InsightOut: The Hidden Life of Moms

Martyn Jones is a content specialist in St. Mike’s Office of Communications. On a freelance basis, he also writes reported features, essays, and criticism for online and print outlets. He and his wife Melanie are the parents of two boys.


The Hidden Life of Moms 

Still life photograph of a white background laid out with multiple brightly coloured children's toys: Thomas trains, a train track, blocks, a Rubik's cube, a kazoo, a bouncing ball, Lego figures, Hot Wheels, a striped sock monkey, Lego blocks, and connecting toys.

My wife and I welcomed our second child into the world on March 17 of this year. Bauer Timothy Jones has been a quiet baby so far, but it’s unclear to us whether that’s because of a personality difference between him and our older boy Fox, or because we have been better able to meet his physical needs before they foment emotional crises. 

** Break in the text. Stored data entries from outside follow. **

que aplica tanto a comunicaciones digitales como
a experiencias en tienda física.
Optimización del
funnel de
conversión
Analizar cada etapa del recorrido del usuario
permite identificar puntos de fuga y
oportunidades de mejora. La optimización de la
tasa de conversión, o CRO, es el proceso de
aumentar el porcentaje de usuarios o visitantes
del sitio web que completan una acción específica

Because of the ongoing pandemic, my wife’s maternity leave so far has mostly taken place within view, or within hearing distance, of where I work during the day. Often, I need only to look up from my screen to be able to see her and the baby. It’s a major improvement over my reliance on texted photos and videos during our last-go-round. Being present for these earliest days of Bauer’s life is one of the great unsought gifts of this era in our lives. 

Melanie demonstrates an easy, unselfconscious care with the baby that two years ago she and I would have regarded with envy and admiration. The philosopher Søren Kierkegaard has a passage in his most famous book, Fear and Trembling, about how a person learns to swim by attempting with each stroke to make the ideal or infinite gesture—to imitate their idea of the “form” of swimming. However, once the swimmer has internalized the form, they can swim freely, making each stroke without reference to anything but how fast they want to go and the conditions of the water. 

Fox, our first child, almost overwhelmed us at this stage in his life. To continue Kierkegaard’s metaphor, with every wave we struggled anew to figure out how to stay afloat. Innocent of experience and sleep-shocked, we were left to rely on things we’d read or watched, the half-remembered examples of our own parents, and decades of media representations of parenthood. We hadn’t yet internalized the form. 

Things are different now. My wife acts from years of constant and very physical practice, with a level of dedication that goes beyond that of professional athletes or musicians because there isn’t a time of day when she isn’t a mom. To see her expertly remove Bauer from harm’s way when our toddler Fox wobbles on top of his climbing frame, or to observe the balletic grace with which she scoops the baby out of his bassinet while cradling the back of his head, is to catch sight of a kind of pure human excellence it’s easy to miss without the frame of a television camera or an announcer’s hyped commentary. 

Mother’s Day is often an occasion for celebrating feelings—love, compassion, and all the other things we associate with moms, especially our own. Mel and I are both fortunate to have been raised in loving and supportive homes, and I in no way mean to discount the emotional dimension of the holiday. But what I see and find remarkable to reflect on now is the myriad of physical activities that give love its meaning, and the domain of learned competencies with a huge variety of tasks that, while unexciting on their own, add up to the work of love itself. 

Love is a verb, after all, as the CCM band DC Talk emphasized repeatedly in an energetic hit single by that name that came out during my childhood. While I used to enjoy late-night conversations in the dorm about love’s many possible meanings and aspects, and about the theological and philosophical frameworks that can give it even more meanings and aspects, at this point in my life nothing is so interesting to me as the simple acts and gestures that convey love without announcing it. 

Mel is downstairs with Bauer right now coaxing him to sleep, as my own mother did with me, and her mother did with her. Mother’s Day is an occasion for celebrating all these tiny and unsung acts of love that make whole lives possible. As George Eliot writes in the novel Middlemarch, “But the effect of her being on those around her was incalculably diffusive: for the growing good of the world is partly dependent on unhistoric acts; and that things are not so ill with you and me as they might have been, is half owing to the number who lived faithfully a hidden life.”